§ **Source material**
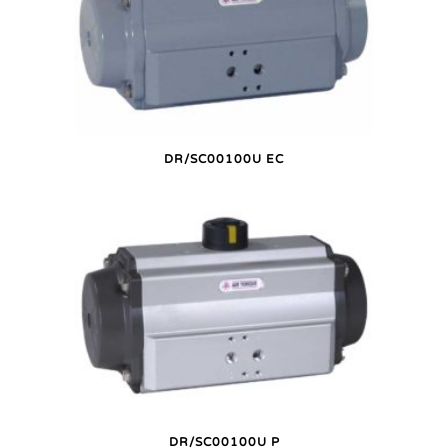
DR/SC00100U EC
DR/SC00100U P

* * *

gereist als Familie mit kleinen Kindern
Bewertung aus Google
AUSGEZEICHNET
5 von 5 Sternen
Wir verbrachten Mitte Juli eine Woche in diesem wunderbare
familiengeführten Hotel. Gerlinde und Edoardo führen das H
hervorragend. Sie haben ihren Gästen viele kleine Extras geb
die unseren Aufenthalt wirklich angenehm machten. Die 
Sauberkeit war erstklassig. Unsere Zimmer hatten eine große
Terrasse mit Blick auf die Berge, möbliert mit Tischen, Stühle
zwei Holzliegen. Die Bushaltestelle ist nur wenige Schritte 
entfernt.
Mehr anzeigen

§ **What is required**
Copy exactly the stretch of data above from the line with "familiengeführten Hotel. Gerlinde" through the line with "Mehr anzeigen", and omit all other lines.

§ **Written response**
familiengeführten Hotel. Gerlinde und Edoardo führen das H
hervorragend. Sie haben ihren Gästen viele kleine Extras geb
die unseren Aufenthalt wirklich angenehm machten. Die 
Sauberkeit war erstklassig. Unsere Zimmer hatten eine große
Terrasse mit Blick auf die Berge, möbliert mit Tischen, Stühle
zwei Holzliegen. Die Bushaltestelle ist nur wenige Schritte 
entfernt.
Mehr anzeigen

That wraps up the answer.